However it was a different story with my last foster, also named Riggs. I had not realized how close he and Ava had gotten over the few months we had him. When we had to pts due to his chronic renal failure she was a mess for weeks. He had not had any bad days until his last but I know she knew he was sick...but she was not prepared for him to not come home with me. It was almost harder to watch her struggle with him being gone than to mourn for him. I really wish we had taken her to the vet with us so she could have seen him go. Its been two months and she still isn't 100%.


----------



## littledmc17 (Apr 9, 2008)

I am so sorry for the both of you.
Just reading these are making my heart ache.

It is great information for people with more than one dog and I will seriously keep it in mind for when that day comes.

Thank you


----------



## TANDB (Dec 12, 2005)

I brought my 3yr old male to the vets office when I had to put my 12yr old girl down. He stayed out in the waiting room with my son while they gave her the shot. We brought him in once she was gone, he sniffed her and gave her a very light lick on her muzzle and then we went home. He didn't seem to want to play for a few days, if I really engaged him he would but aside from that he seemed ok. I think it's important to let the rest of the pack have the chance to have closure,


----------



## Skye'sMom (Jul 11, 2004)

My 15 year old all-american went to the bridge in the early hours this morning.

http://www.germanshepherds.com/forum/ubbthreads.php?ubb=showflat&Number=833927&page=1#Post833927

I knew as she as soon as she didn't come to the back door to be let out with Skye and Buddy.

Both Skye and Buddy seemed at first to unaware that Solo was gone - still lying in her fleece bed.

Buddy seems to remain clueless, but Skye is definitely confused and grieving. She kept going to smell Solo, look at me, then ly in the middle of the floor with her head bowed and ears flat.

I think I made a mistake. I carried Solo to the car (she is being cremated) and both dogs followed me to the door. I came back in to feed them before I left with Solo. Skye did not want to eat - she kept going to the door like I 'forgot' to bring Solo back in. When I came home from the funeral home, Skye was still waiting by the door.

I know Skye will come around, especially since she and Buddy are very close. But I wonder if smelling Solo and seeing me take her out will help or hurt them in the long run.

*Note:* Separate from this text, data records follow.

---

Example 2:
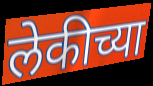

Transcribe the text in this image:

लेकीच्या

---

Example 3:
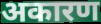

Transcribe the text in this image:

अकारण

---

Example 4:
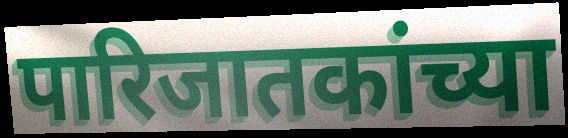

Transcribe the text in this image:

पारिजातकांच्या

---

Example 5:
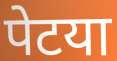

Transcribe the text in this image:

पेटया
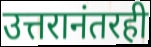
उत्तरानंतरही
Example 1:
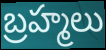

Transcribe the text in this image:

బ్రహ్మలు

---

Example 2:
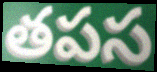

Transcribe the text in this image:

తపస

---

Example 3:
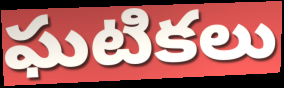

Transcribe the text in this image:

ఘటికలు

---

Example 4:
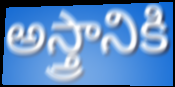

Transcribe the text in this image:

అస్త్రానికి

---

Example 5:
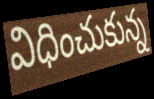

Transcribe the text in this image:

విధించుకున్న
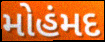
મોહંમદ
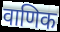
वाणिक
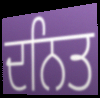
ਦਨਿਤ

Skye also grieved when her best friend Sophie died last December, but that is when Buddy began filling the space. Sophie died suddenly at the vets office (heart failure) and Skye watched for her for weeks, even wanting out before she ate so she could check for Sophie (Sophie was starving when I found her and she loved her meals.)

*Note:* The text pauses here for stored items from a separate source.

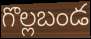
గొల్లబండ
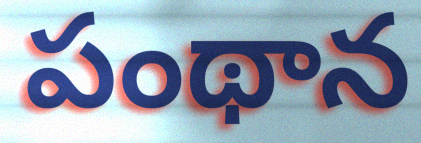
పంథాన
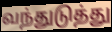
வந்துடுத்து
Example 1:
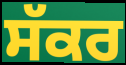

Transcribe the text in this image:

ਸੱਕਰ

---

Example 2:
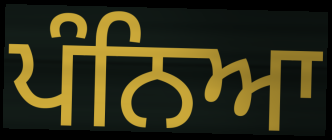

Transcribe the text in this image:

ਪੰਨਿਆ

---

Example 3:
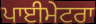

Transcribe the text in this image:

ਪਾਈਮੇਟਰਾ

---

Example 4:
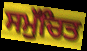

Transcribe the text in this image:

ਸਮੁੱਚਿਤ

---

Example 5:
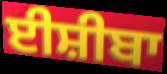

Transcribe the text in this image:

ਈਸ਼ੀਬਾ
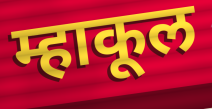
म्हाकूल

I am hoping that by seeing Solo and smelling the changes in her, it will help. 

Sorry this is rambling - the loss was just a few hours ago and my heart is aching.


----------



## srfd44-2 (May 20, 2004)

I am certain that Skye will come around. We all grieve in different ways. Spend time with Buddy and Skye now. It will help all of you ease the loss a little easier. Take care and I am so sorry for your and your pets' loss of Solo.


----------



## caview (Jun 30, 2008)

Lauri,

I cannot believe what I've just read -- cannot imagine what it must feel like for you.. I am so very sorry for your loss..

I am so privileged to be able to catch a glimple of Riggs thanks to all the pictures you've been posting!

My life was so touched by him! Thanks to him and thanks to you!

God bless you and your family!

Tanya


----------



## SuzyE (Apr 22, 2005)

My gosh I am very sorry to all.


----------



## Lynnemd (Aug 26, 2007)

Hugs to all of you - been there, hate it.


----------